======== PROVIDED ENTRIES ========
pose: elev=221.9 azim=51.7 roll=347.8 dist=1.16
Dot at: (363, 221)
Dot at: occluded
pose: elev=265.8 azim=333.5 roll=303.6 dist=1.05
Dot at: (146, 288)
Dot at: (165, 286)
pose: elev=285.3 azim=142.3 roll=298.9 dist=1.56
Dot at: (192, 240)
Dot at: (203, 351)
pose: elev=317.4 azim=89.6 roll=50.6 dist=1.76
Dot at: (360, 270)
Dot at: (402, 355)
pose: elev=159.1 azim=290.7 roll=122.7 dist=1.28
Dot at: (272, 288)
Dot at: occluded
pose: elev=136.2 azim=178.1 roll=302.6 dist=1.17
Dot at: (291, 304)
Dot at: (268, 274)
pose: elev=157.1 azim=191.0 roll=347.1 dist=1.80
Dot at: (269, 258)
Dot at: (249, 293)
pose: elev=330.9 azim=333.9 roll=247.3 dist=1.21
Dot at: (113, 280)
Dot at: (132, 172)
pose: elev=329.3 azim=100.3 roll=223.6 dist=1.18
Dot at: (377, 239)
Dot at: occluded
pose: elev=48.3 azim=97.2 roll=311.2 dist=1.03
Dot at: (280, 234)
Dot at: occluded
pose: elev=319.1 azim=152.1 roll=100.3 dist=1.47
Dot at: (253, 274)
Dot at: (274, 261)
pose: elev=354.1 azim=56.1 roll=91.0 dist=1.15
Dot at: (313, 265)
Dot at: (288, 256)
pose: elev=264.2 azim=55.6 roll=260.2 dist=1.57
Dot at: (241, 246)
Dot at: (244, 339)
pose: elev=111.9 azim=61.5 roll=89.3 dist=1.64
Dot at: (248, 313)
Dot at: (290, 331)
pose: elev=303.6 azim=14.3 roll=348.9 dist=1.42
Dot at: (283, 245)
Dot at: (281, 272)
========
**REQUEST**.
Can you output every one of the records above again, line for line and character for character, with nothing added or changed?

**ANSWER TO THIS EXERCISE**.
pose: elev=221.9 azim=51.7 roll=347.8 dist=1.16
Dot at: (363, 221)
Dot at: occluded
pose: elev=265.8 azim=333.5 roll=303.6 dist=1.05
Dot at: (146, 288)
Dot at: (165, 286)
pose: elev=285.3 azim=142.3 roll=298.9 dist=1.56
Dot at: (192, 240)
Dot at: (203, 351)
pose: elev=317.4 azim=89.6 roll=50.6 dist=1.76
Dot at: (360, 270)
Dot at: (402, 355)
pose: elev=159.1 azim=290.7 roll=122.7 dist=1.28
Dot at: (272, 288)
Dot at: occluded
pose: elev=136.2 azim=178.1 roll=302.6 dist=1.17
Dot at: (291, 304)
Dot at: (268, 274)
pose: elev=157.1 azim=191.0 roll=347.1 dist=1.80
Dot at: (269, 258)
Dot at: (249, 293)
pose: elev=330.9 azim=333.9 roll=247.3 dist=1.21
Dot at: (113, 280)
Dot at: (132, 172)
pose: elev=329.3 azim=100.3 roll=223.6 dist=1.18
Dot at: (377, 239)
Dot at: occluded
pose: elev=48.3 azim=97.2 roll=311.2 dist=1.03
Dot at: (280, 234)
Dot at: occluded
pose: elev=319.1 azim=152.1 roll=100.3 dist=1.47
Dot at: (253, 274)
Dot at: (274, 261)
pose: elev=354.1 azim=56.1 roll=91.0 dist=1.15
Dot at: (313, 265)
Dot at: (288, 256)
pose: elev=264.2 azim=55.6 roll=260.2 dist=1.57
Dot at: (241, 246)
Dot at: (244, 339)
pose: elev=111.9 azim=61.5 roll=89.3 dist=1.64
Dot at: (248, 313)
Dot at: (290, 331)
pose: elev=303.6 azim=14.3 roll=348.9 dist=1.42
Dot at: (283, 245)
Dot at: (281, 272)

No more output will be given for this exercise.